Earlier in the day, before her travel was cancelled, Alali had a meeting with the IOM. She said she was happy but worried -- the 9th U.S. Circuit Court of Appeals still hadn’t made a decision on whether President Trump’s travel ban should be reinstated.

“We have to be at the airport tomorrow at 6 am. And God willing we will depart at 10:30,” she said following the meeting.

“We are going to New York tomorrow. I’m going to buy a suitcase now and then go home. I’ve already weighed my bags so I just need to move things to the new bag and then I’ll be ready. I’m very happy, but I’m also a little afraid. The court still hasn’t made a decision. I’m scared that something I haven’t expected will happen, that the ban will come back into effect. But I’m very happy because I’m going to see my brothers that I haven’t seen for about 10 years and my dad who I haven’t seen for almost five years. My son is also happy that he might get a better life. My dad is happy because he needs me.”

Feb. 6

The decision by a federal judge to place a temporary restraining order on Trump’s ban has failed to allay Alali’s fears.

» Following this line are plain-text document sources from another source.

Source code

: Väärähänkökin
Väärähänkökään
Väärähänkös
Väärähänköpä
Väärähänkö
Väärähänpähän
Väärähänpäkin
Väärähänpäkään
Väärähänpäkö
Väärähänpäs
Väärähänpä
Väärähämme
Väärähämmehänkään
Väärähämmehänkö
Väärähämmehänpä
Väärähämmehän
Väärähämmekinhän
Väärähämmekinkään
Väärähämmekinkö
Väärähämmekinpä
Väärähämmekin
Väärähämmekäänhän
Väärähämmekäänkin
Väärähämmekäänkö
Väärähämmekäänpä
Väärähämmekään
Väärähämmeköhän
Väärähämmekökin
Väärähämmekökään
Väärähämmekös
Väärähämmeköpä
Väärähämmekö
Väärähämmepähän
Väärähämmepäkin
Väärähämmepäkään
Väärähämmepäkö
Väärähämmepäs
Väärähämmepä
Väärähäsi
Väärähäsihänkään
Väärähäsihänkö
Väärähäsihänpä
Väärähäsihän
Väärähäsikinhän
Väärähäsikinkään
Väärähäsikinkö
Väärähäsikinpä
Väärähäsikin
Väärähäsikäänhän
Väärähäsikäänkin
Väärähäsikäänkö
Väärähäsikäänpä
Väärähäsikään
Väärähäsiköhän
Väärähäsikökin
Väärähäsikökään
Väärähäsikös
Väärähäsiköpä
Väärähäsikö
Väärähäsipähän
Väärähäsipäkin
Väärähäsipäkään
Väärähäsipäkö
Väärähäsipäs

"As a single mother without any kind of support, loneliness and fear accompanies me for now, but I still trust the people and I hope things will change because justice and mercy are what makes us humans. I think this cruel decision will face refusal by the court. But the process will take a long time. Now, I'm waiting for a call from IOM [The International Organization for Migration] to set a new date for departure. They promised to do the best they could before 'The Ban' starts once again. So I'm in terror of what's next to come."